→ To-do item
Pull out every line below holding the word "size".

Page segmentation data:
━━━━━━━━━━━━━━━━━━━━━━━━━━━━━━

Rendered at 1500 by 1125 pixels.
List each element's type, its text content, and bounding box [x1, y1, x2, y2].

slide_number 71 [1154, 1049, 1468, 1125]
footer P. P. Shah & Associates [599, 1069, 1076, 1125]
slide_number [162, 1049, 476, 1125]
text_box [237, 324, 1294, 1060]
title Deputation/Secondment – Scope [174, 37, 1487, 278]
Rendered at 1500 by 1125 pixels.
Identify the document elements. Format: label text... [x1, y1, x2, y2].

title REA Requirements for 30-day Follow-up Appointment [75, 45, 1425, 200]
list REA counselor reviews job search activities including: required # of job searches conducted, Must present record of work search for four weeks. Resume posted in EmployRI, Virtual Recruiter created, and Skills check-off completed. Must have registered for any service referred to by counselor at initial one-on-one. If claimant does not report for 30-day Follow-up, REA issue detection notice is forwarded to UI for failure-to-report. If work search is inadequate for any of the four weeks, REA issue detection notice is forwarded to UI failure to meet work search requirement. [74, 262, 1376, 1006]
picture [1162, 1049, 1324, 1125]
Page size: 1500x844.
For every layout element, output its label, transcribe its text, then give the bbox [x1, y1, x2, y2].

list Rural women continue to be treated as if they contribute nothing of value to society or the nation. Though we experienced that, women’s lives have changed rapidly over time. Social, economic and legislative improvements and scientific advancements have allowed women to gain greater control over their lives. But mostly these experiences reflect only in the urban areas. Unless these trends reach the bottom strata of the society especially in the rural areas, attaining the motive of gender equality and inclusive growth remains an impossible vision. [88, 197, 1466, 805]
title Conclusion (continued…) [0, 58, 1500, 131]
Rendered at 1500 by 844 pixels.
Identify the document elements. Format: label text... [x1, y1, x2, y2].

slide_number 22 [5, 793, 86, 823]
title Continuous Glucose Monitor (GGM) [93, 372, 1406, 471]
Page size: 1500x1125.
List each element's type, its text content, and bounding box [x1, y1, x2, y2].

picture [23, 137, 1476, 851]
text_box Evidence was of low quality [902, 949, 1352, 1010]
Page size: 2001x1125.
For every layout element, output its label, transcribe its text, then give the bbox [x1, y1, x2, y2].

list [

━━━━━━━━━━━━━━━━━━━━━━━━━━━━━━

→ Answer area
Page size: 1500x844.
Page size: 1500x1125.
Page size: 2001x1125.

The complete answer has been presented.